Stories
Slash Boxes
Comments

SoylentNews is people

Meta
posted by NCommander on Monday August 08 2016, @12:00PM   Printer-friendly
from the now-with-a+-scores dept.

So after an extended period of inactivity, I've finally decided to jump back into working on SoylentNews and rehash (the code that powers the site). As such, I've decided to scratch some long-standing itches. The first (and easiest) to deploy was HSTS to SoylentNews. What is HSTS you may ask?

HSTS stands for HTTP Strict Transport Security and is a special HTTP header that signifies that a site should only be connected to over HTTPS and causes the browser to automatically load encrypted versions of a website should it see a regular URL. We've forbid non-SSL connections to SN for over a year, but without HSTS in place, a man-in-the-middle downgrade attack was possible by intercepting the initial insecure page load.

One of the big views I have towards SoylentNews is we should be representative of "best practices" on the internet. To that end, we deployed IPv6 publicly last year, and went HTTPS-by-default not long after that. Deploying HSTS continues this trend, and I'm working towards implementing other good ideas that rarely seem to see the light of day.

Check past the break for more technical details.

[Continues...]

As part of prepping for HSTS deployment, I went through every site in our public DNS records, and made sure they all have valid SSL certificates, and are redirecting to HTTPS by default. Much to my embarrassment, I found that several of our public facing sites lacked SSL support at all, or had self-signed certificates and broken SSL configurations. This has been rectified.

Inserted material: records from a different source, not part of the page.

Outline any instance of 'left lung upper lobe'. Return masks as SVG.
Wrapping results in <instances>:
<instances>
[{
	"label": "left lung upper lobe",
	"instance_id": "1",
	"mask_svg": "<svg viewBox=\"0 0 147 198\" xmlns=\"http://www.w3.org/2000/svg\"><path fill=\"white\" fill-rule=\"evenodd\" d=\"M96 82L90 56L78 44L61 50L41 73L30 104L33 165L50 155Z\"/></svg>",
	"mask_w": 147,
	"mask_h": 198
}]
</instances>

Let this be a lesson to everyone. While protecting your "main site" is always a good idea, make sure when going through and securing your infrastructure that you check every public IP and public hostname to make sure something didn't slip through the gaps. If you're running SSLLabs against your website, I highly recommend you scan all the subjectAlternativeNames listed in your certificate. Apache and nginx can provide different SSL options for different VHosts, and its very important to make sure all of them have a sane and consistent configuration.

Right now, HSTS is deployed only on the main site, without "includeSubdomains". The reason for this is I wanted to make sure I didn't miss any non-SSL capable sites, and I'm still working on getting our CentOS 6.7 box up to best-practices (unfortunately, the version of Apache it ships with is rather dated and doesn't support OSCP stapling. I'll be fixing this, but just haven't gotten around to it yet).

Once I've fixed that, and am happy with the state of the site, SN, and her subdomains will be submitted for inclusion into browser preload lists. I'll run an article when that submission happens and when we're accepted. I hope to have another article this week on backend tinkering and proposed site updates.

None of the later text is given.